You’ve worked hard at creating your music. You’ve mastered it to perfection and created artwork for the physical CD and even gotten some pressed. But how do you really get your music out to the ears of the listening public? After all, you didn’t make your masterpiece so that it could sit on a shelf or in a file in your computer. So how DO you get distribution? Well, here’s the not-so-short and not-so-decisive answer on the subject.
In order to get their music out there, an artist must have either a distribution deal with a record label (which is rare these days) or an artist can self-distribute through many of the available sites that are online. There is a great article written by entertainment attorney Bart Day called The Different Kind Of Deals Involving Record Labels: A Thumbnail Sketch where he identifies the different considerations that an artist can have with a distribution deal with a label. Mr. Day does a nice job laying out the different deals that can be made with major labels and distributors, but most artists will not be in the position to be distributed by a major label right away. The age of the Internet has given today’s artist a viable distribution alternative, which is the Publish-On-Demand (POD) concept.
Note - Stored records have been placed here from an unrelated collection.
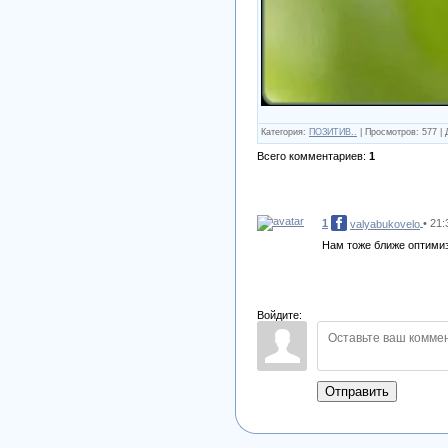
Категория
:
ПОЗИТИВ..
|
Просмотров
:
577
|
Всего комментариев
:
1
1
• 21:
valyabukovelo
Нам тоже ближе оптимиз
Войдите:
Отправить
There are several online services that now assist in the distribution of an artist’s music. One of these services is TuneCore.com, where an artist can pay a flat fee ($9.99 for songs and $29.99 for albums) and TuneCore will make sure that nearly ever digital outlet in the Internet market (including iTunes) will carry that artist’s music. TuneCore is exclusively for music distribution, and it is the favorite of many of the artists with whom I work. They like it because they are able to keep the royalties from the sales and they don’t have to sign away any licensing rights.
Another service that does POD services for music is called CreateSpace.com. They only connect with one digital service, AmazonMP3, so they have less distribution power with the digital outlets. But they have a great option for physical CDs where they create CDs on demand. An artist doesn’t have to worry about spending money to press CDs and then have them collect dust. With CreateSpace’s system, the POD means exactly that…the CD is printed ON DEMAND once the ordering customer pays it for. CreateSpace takes a percentage (a fixed charge of $4.95 plus 15%). The breakdown of what an artist could expect for royalties from selling a physical CD with CreateSpace can be found here under the Pricing & Royalties tab. The nice perk about this system is that the artist doesn’t lose any money because of unsold CDs, but they can still market their catalog of CDs to fans who might buy them due to being able to publish or print on demand.
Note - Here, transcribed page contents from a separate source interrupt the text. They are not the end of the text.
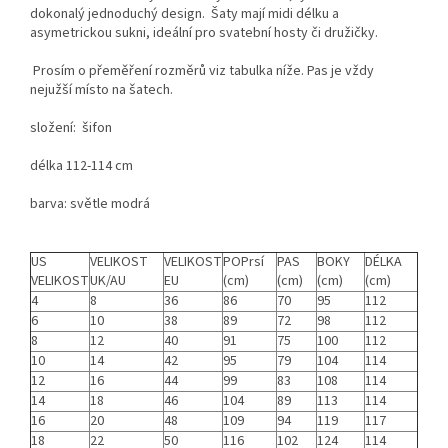
dokonalý jednoduchý design. Šaty mají midi délku a
asymetrickou sukni, ideální pro svatební hosty či družičky.
Prosím o přeměření rozměrů viz tabulka níže. Pas je vždy
nejužší místo na šatech.
složení: šifon
délka 112-114 cm
barva: světle modrá
US
VELIKOST
VELIKOST
POPrsí
PAS
BOKY
DÉLKA
VELIKOST
UK/AU
EU
(cm)
(cm)
(cm)
(cm)
4
8
36
86
70
95
112
6
10
38
89
72
98
112
8
12
40
91
75
100
112
10
14
42
95
79
104
114
12
16
44
99
83
108
114
14
18
46
104
89
113
114
16
20
48
109
94
119
117
18
22
50
116
102
124
114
Last but certainly not least, probably the most commonly know POD site for music artist self-distribution is cdbaby.com. CDbaby is unique in that customers can actually purchase music directly from their site, and they also distribute your music to a few other digital markets such as iTunes, AmazonMP3, Spotify, and others. They don’t distribute to as many as TuneCore, but they certainly cover the main digital markets that most people visit.
Now, all three of these sites are set up for an artist to sell his or her music. Often though, in order to build their fan base, an artist will give away free downloads. This can be done in a lot of ways, but some of the most popular are ReverbNation.com, Soundcloud.com, HotNewHipHop.com, and Myspace. All these sites allow artists to upload their music, and then allow those who wish to download it the ability to do so rather easily. Many new artists must start this way, as they don’t have enough of a fan base to be successful at selling their music yet.
Whatever path an artist chooses, they should understand that just putting their music out into the world will not necessarily get them the attention that they need to make sure that the music sells. They still need fans to buy it, a way to get the word to the fans where to find it, and a way to create buzz about their single or album so that they get some press coverage for that press kit that I discussed in my last blog post. Just knowing how to self-publish or distribute, however, will go a long way towards making that phenomenal music career a reality.